Start of Extracted entries

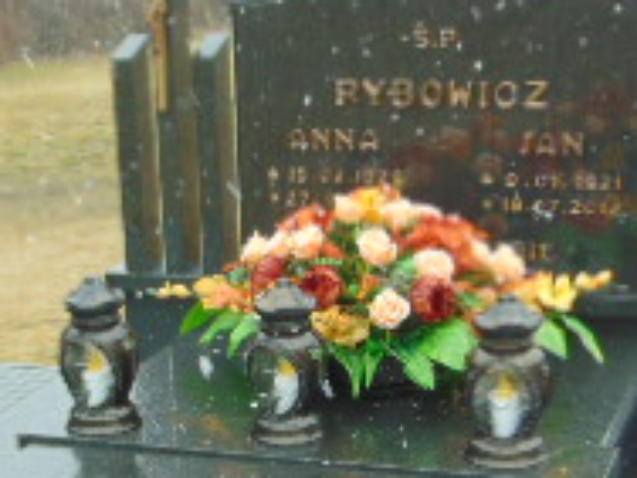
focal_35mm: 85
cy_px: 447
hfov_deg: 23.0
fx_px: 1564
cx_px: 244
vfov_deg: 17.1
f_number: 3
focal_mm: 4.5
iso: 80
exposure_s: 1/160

End of Extracted entries
Start of Extracted entries

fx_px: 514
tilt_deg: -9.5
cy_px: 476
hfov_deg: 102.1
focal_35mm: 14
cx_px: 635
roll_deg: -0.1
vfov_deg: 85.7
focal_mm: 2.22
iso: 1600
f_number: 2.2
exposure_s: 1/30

End of Extracted entries

» Exercise requirements
Would you quote everything above from the line containing "roll_deg: -0.1" down to the line containing "exposure_s: 1/30"? Include both of those lines and nothing else.

» Response for this exercise
roll_deg: -0.1
vfov_deg: 85.7
focal_mm: 2.22
iso: 1600
f_number: 2.2
exposure_s: 1/30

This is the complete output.